If you remember, in 2011 – despite opposition from CREDO members and other progressives – Democrats agreed to a process that led first to the dangerous farce that was called “the Super Committee.” Then, when the Super Committee failed because Republicans refused to take Democrats up on their offer to cut programs like Medicare, Medicaid and Social Security in exchange for modest increases in revenue, an across-the-board sequester was imposed. This sequester has been slashing government spending at a time when the government needed to be spending more money to bring us out of our economic downturn and get people back to work.
Automatic sequester cuts to military spending is one of the few points of leverage Democrats have to force Republicans to agree to common sense proposals like rolling back tax breaks for the wealthy and corporations and passing vital economic recovery legislation such as extending emergency unemployment insurance benefits for those who lost their jobs after Wall Street caused the mortgage meltdown and crashed our economy.
This latest deal – soon to be ratified in the Senate with the only real opposition coming from Republican extremists who would prefer to continue the hostage-taking tactics of previous fights – gives conservatives what they want. Letting sequestered funds flow back to the military (albeit with equal money released to domestic programs) without getting any substantial revenue concessions in return. A win for Republicans, a win for the Pentagon, and a loss for regular Americans.
In October, when Senate Majority Leader Harry Reid and President Obama stood up to Republican hostage takers, they showed that we could start reining in Republicans by standing strong in these negotiations.

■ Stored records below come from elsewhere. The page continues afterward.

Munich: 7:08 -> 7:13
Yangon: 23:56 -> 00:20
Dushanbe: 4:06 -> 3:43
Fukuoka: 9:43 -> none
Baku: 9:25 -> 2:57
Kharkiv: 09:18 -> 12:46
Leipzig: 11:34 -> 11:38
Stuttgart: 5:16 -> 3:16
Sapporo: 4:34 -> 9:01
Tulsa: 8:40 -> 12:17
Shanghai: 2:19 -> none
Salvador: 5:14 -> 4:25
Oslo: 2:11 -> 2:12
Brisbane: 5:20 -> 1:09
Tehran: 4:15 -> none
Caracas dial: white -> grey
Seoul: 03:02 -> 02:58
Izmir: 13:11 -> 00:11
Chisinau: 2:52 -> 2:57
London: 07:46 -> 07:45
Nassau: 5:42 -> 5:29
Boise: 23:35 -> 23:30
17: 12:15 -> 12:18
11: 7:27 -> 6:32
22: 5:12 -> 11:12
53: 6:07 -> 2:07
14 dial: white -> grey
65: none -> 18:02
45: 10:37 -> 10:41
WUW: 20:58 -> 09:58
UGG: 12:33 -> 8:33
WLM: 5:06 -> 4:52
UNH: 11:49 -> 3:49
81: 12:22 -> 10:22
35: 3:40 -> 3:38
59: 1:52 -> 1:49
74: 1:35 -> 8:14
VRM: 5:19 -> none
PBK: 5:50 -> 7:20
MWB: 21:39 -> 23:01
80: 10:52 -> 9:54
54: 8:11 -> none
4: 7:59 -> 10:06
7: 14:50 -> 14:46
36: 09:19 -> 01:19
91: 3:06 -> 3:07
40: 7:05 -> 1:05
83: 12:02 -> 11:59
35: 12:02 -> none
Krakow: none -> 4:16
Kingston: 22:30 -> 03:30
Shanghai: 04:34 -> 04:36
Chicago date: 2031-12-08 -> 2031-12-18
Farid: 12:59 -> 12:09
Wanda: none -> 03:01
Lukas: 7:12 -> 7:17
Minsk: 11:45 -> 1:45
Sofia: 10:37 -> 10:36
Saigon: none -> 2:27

In the aftermath of that hard-won battle we wrote you that the bigger victory would come when Democrats embraced this winning strategy in future fights – and when Democrats stood strong not only when they are on defense but also by going on offense for our progressive priorities.
That bigger victory was nowhere in sight this week. This deal has passed the House, will almost certainly pass the Senate, and Congress will head home for the holiday break. If there is any bright spot in this deal, it’s that a so-called “grand bargain” and cuts to Medicare and Social Security benefits are dead for now – and that comes as a result of a ferocious grassroots campaign to force Democrats to hold the line.
Going forward, there is much work to be done to fight for our priorities, raise revenues by making corporations and the wealthy pay their fair share, and continue to defend Medicare, Medicaid and Social Security from benefit cuts. But for now the most important thing we can do is pressure Congress to extend emergency unemployment benefits for 1.3 million out-of-work Americans, as Rep. Keith Ellison has called on Speaker John Boehner to do.
The fight continues. Thank you for your activism.